> [Dataset entries]:
[Start of section]
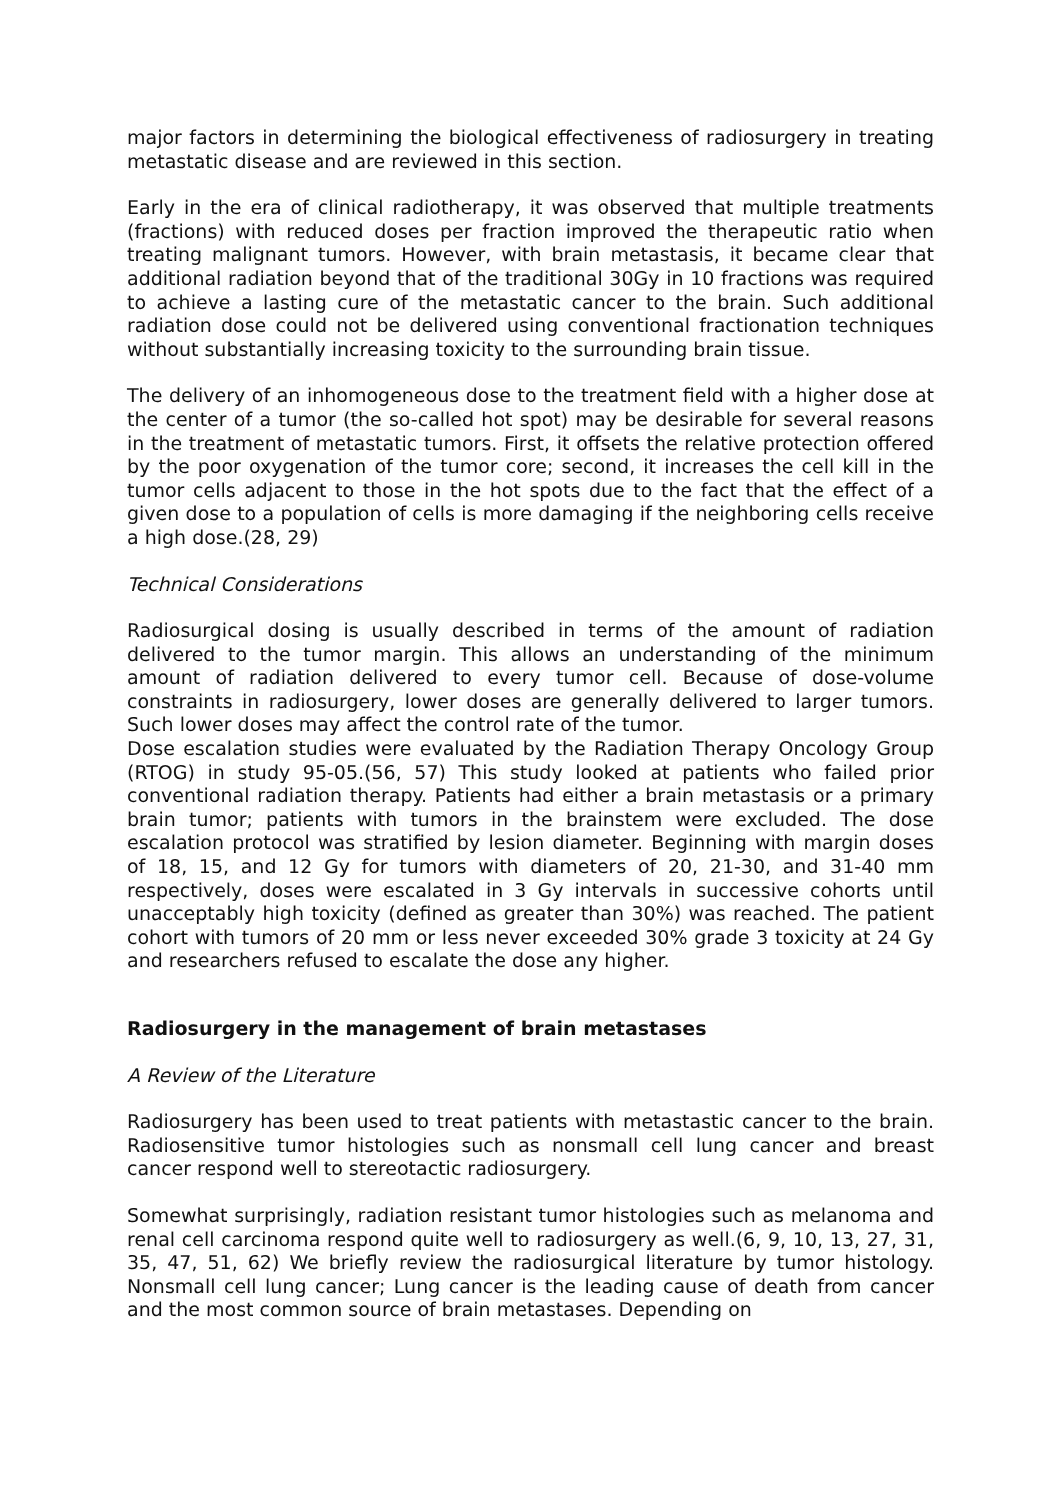major factors in determining the biological effectiveness of radiosurgery in treating metastatic disease and are reviewed in this section.
Early in the era of clinical radiotherapy, it was observed that multiple treatments (fractions) with reduced doses per fraction improved the therapeutic ratio when treating malignant tumors. However, with brain metastasis, it became clear that additional radiation beyond that of the traditional 30Gy in 10 fractions was required to achieve a lasting cure of the metastatic cancer to the brain. Such additional radiation dose could not be delivered using conventional fractionation techniques without substantially increasing toxicity to the surrounding brain tissue.
The delivery of an inhomogeneous dose to the treatment field with a higher dose at the center of a tumor (the so-called hot spot) may be desirable for several reasons in the treatment of metastatic tumors. First, it offsets the relative protection offered by the poor oxygenation of the tumor core; second, it increases the cell kill in the tumor cells adjacent to those in the hot spots due to the fact that the effect of a given dose to a population of cells is more damaging if the neighboring cells receive a high dose.(28, 29)
Technical Considerations
Radiosurgical dosing is usually described in terms of the amount of radiation delivered to the tumor margin. This allows an understanding of the minimum amount of radiation delivered to every tumor cell. Because of dose-volume constraints in radiosurgery, lower doses are generally delivered to larger tumors. Such lower doses may affect the control rate of the tumor.
Dose escalation studies were evaluated by the Radiation Therapy Oncology Group (RTOG) in study 95-05.(56, 57) This study looked at patients who failed prior conventional radiation therapy. Patients had either a brain metastasis or a primary brain tumor; patients with tumors in the brainstem were excluded. The dose escalation protocol was stratified by lesion diameter. Beginning with margin doses of 18, 15, and 12 Gy for tumors with diameters of 20, 21-30, and 31-40 mm respectively, doses were escalated in 3 Gy intervals in successive cohorts until unacceptably high toxicity (defined as greater than 30%) was reached. The patient cohort with tumors of 20 mm or less never exceeded 30% grade 3 toxicity at 24 Gy and researchers refused to escalate the dose any higher.
Radiosurgery in the management of brain metastases
A Review of the Literature
Radiosurgery has been used to treat patients with metastastic cancer to the brain. Radiosensitive tumor histologies such as nonsmall cell lung cancer and breast cancer respond well to stereotactic radiosurgery.
Somewhat surprisingly, radiation resistant tumor histologies such as melanoma and renal cell carcinoma respond quite well to radiosurgery as well.(6, 9, 10, 13, 27, 31, 35, 47, 51, 62) We briefly review the radiosurgical literature by tumor histology. Nonsmall cell lung cancer; Lung cancer is the leading cause of death from cancer and the most common source of brain metastases. Depending on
[End of section]
> [Task]:
This exercise asks for the data above to be given again exactly, without pictures.

> [Expected output]:
major factors in determining the biological effectiveness of radiosurgery in treating metastatic disease and are reviewed in this section.
Early in the era of clinical radiotherapy, it was observed that multiple treatments (fractions) with reduced doses per fraction improved the therapeutic ratio when treating malignant tumors. However, with brain metastasis, it became clear that additional radiation beyond that of the traditional 30Gy in 10 fractions was required to achieve a lasting cure of the metastatic cancer to the brain. Such additional radiation dose could not be delivered using conventional fractionation techniques without substantially increasing toxicity to the surrounding brain tissue.
The delivery of an inhomogeneous dose to the treatment field with a higher dose at the center of a tumor (the so-called hot spot) may be desirable for several reasons in the treatment of metastatic tumors. First, it offsets the relative protection offered by the poor oxygenation of the tumor core; second, it increases the cell kill in the tumor cells adjacent to those in the hot spots due to the fact that the effect of a given dose to a population of cells is more damaging if the neighboring cells receive a high dose.(28, 29)
Technical Considerations
Radiosurgical dosing is usually described in terms of the amount of radiation delivered to the tumor margin. This allows an understanding of the minimum amount of radiation delivered to every tumor cell. Because of dose-volume constraints in radiosurgery, lower doses are generally delivered to larger tumors. Such lower doses may affect the control rate of the tumor.
Dose escalation studies were evaluated by the Radiation Therapy Oncology Group (RTOG) in study 95-05.(56, 57) This study looked at patients who failed prior conventional radiation therapy. Patients had either a brain metastasis or a primary brain tumor; patients with tumors in the brainstem were excluded. The dose escalation protocol was stratified by lesion diameter. Beginning with margin doses of 18, 15, and 12 Gy for tumors with diameters of 20, 21-30, and 31-40 mm respectively, doses were escalated in 3 Gy intervals in successive cohorts until unacceptably high toxicity (defined as greater than 30%) was reached. The patient cohort with tumors of 20 mm or less never exceeded 30% grade 3 toxicity at 24 Gy and researchers refused to escalate the dose any higher.
Radiosurgery in the management of brain metastases
A Review of the Literature
Radiosurgery has been used to treat patients with metastastic cancer to the brain. Radiosensitive tumor histologies such as nonsmall cell lung cancer and breast cancer respond well to stereotactic radiosurgery.
Somewhat surprisingly, radiation resistant tumor histologies such as melanoma and renal cell carcinoma respond quite well to radiosurgery as well.(6, 9, 10, 13, 27, 31, 35, 47, 51, 62) We briefly review the radiosurgical literature by tumor histology. Nonsmall cell lung cancer; Lung cancer is the leading cause of death from cancer and the most common source of brain metastases. Depending on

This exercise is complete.